Die Aufrichtigkeit wird auch meist damit belohnt das ich immer wieder die Post zurückbekomme, mit dem Kommmentar das das sehr nett sei und ich das gerne behalten darf.

Blue 


			Dieser Inhalt steht nur eingeloggten Mitgliedern zur Verfügung.


----------



## Onichon (15. Dezember 2009)

Bei mir kommt drauf an. Ich bekomme immer so zwischen 5 und 30 Gold. Wenn dann allerdings so Leute kommen, die nicht mal TG für Berserker oder so geben, dann "vergesse" ich schon mal denen zu sagen, dass sie auf der Waffe Berserker schon drauf haben und hau das einfach noch mal drauf.


----------



## Laberede (16. Dezember 2009)

Onichon schrieb:


> Wenn dann allerdings so Leute kommen, die nicht mal TG für Berserker oder so geben, dann "vergesse" ich schon mal denen zu sagen, dass sie auf der Waffe Berserker schon drauf haben und hau das einfach noch mal drauf.



Ich glaube da muss ich jetzt nochmal drüber nachdenken.


----------



## Cysiaron (16. Dezember 2009)

in der regel lasse ich mich von gildenmembern verzaubern.  dafür zahl ich nichts. im gegenzug bekommen sie aber auch ihre steinchen gratis geschliffen.

mats sind immer vorraussetzung, ich bring meine mit und sie die ihren.
wenn ich in der gilde mal keinen verzauberer antreffe, dann such ich mir halt einen in /1.
beim trinkgeld bin ich nicht knauserig. 50 g für berserker sind da drin. im verhältnis zu den materialkosten finde ich es angemessen.

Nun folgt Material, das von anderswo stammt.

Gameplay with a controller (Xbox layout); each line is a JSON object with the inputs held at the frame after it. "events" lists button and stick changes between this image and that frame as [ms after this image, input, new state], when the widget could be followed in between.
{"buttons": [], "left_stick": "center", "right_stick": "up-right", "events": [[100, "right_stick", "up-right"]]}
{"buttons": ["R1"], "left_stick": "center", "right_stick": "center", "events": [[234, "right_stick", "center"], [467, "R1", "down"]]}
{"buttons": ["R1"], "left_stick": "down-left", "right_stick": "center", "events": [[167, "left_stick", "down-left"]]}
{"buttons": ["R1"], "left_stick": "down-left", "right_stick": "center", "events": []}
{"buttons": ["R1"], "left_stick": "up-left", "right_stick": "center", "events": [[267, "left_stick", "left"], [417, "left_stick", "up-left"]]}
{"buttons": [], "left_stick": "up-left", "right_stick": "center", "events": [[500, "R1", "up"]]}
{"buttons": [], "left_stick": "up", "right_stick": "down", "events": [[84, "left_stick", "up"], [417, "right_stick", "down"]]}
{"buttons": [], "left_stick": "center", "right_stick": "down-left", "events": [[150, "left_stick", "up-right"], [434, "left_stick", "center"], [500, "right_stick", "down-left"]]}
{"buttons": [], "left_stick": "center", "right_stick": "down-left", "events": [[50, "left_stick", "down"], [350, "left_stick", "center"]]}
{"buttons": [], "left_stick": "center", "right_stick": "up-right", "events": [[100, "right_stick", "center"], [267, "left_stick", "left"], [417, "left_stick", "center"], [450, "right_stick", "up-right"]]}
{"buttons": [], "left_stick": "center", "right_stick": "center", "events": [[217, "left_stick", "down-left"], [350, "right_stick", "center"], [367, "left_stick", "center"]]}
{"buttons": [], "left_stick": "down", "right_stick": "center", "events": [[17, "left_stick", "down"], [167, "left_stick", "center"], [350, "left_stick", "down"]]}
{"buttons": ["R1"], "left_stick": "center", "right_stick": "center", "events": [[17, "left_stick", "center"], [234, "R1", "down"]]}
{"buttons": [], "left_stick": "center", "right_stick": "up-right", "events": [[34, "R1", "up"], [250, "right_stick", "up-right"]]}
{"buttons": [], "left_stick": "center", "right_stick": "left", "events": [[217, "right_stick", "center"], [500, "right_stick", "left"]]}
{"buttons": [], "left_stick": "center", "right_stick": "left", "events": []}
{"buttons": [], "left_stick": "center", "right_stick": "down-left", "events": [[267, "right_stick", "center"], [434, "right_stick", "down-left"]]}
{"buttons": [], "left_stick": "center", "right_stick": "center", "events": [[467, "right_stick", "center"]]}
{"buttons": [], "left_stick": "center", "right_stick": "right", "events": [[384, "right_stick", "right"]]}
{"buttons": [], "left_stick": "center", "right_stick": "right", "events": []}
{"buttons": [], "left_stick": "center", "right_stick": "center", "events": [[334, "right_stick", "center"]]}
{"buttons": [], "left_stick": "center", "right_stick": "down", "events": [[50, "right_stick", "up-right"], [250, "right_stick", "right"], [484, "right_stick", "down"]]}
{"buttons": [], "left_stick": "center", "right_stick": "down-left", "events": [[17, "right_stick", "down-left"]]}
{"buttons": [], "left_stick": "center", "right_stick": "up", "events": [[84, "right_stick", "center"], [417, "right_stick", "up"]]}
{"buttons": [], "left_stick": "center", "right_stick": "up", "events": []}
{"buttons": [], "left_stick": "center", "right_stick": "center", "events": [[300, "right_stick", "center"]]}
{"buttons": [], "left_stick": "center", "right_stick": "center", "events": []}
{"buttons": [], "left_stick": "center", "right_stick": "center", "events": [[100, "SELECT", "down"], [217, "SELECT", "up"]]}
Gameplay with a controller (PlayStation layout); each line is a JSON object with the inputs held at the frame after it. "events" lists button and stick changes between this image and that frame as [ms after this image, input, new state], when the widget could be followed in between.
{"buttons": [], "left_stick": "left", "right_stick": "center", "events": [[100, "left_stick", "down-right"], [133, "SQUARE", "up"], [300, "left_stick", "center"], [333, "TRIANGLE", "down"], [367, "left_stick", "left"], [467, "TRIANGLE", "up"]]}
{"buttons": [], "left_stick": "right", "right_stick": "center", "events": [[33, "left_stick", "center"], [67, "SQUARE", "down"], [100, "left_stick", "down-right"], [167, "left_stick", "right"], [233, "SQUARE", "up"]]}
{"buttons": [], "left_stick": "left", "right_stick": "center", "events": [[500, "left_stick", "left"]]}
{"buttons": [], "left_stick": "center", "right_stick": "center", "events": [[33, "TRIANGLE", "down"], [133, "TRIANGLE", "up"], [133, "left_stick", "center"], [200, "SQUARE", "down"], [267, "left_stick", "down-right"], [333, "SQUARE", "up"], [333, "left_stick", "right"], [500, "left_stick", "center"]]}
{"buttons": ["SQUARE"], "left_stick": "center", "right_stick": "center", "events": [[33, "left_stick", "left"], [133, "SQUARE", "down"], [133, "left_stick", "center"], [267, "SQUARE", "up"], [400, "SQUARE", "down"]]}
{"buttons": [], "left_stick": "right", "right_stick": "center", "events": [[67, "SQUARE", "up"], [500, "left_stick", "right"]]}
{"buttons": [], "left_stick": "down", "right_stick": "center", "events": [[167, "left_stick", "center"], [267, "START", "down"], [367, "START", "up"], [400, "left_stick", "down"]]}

man sollte nicht vergessen, dass das virtuelles geld ist.  im realen leben hab ich da nicht viel von.
aber ein verzauberer, der von mir ein gutes tg bekommt, der wird mich beim nächsten wunsch nach einer verzauberung gerne beraten und sich zeit für mich nehmen.


----------



## STL (21. Dezember 2009)

ich nehm was ich krieg 


			Dieser Inhalt steht nur eingeloggten Mitgliedern zur Verfügung.
        

 da ich grundsätzlich keine Mats stelle muss derjenige sich das zeug eh selber kaufen.
Was sich ne Zeit lang als EXTREM lukrativ erwiesen hat bei mir war das entzaubern von Gegenständen.. Habe mir auch geben lassen, was die Leute für richtig empfanden und oft waren das mehrere gegenstände, deren Diss ich behalten durfte und dazu bis zu 200g.. das war schon fein. Nur hat sich das leider verlaufen. Seit 3.3 hat eh jeder Mats 


			Dieser Inhalt steht nur eingeloggten Mitgliedern zur Verfügung.
        

 Da muss man sich durch lustige Makros und flotte Sprüche von dem "Biete [Verzauberkunst] ggn Mats u TG. /w me" abheben.


----------



## Vatenkeist (9. November 2010)

10 g pro vz sind standard

für seltenere sachen wie 30 zm/9 ausdauer armschiene/4 werte usw sind 50g+ fällig


----------



## Cassiopheia (9. November 2010)

Grundsätzlich überlass ich es den Leuten selber wieviel sie mir geben. (Mats muss jeder selber mitbringen) - Der Kellner in der Bar sagt mir ja auch net wieviel TG ich zu zahlen habe 

Leute die nichts zahlen kriegen ne Notiz von mir, auf deren Posts im /2 reagier ich dann nicht mehr.
Standard ist 10g. Find ich für alle käuflichen Rezepte total ok. (Bei Low-Level Sachen vom Lehrer kommts mir eher auf die Geste drauf an, da bin ich auch mit 1g zufrieden)
Für Droprezepte sollte es aber schon ein bisschen mehr, genauso für welche die Ruffarmerei erfordern.. alles was selten ist und mit Arbeit für den VZ verbunden war, sollte schon bissl höher entlohnt werden. (Waffe 30 ZM, World Rnd Drops, Waffe 15 Agi etc)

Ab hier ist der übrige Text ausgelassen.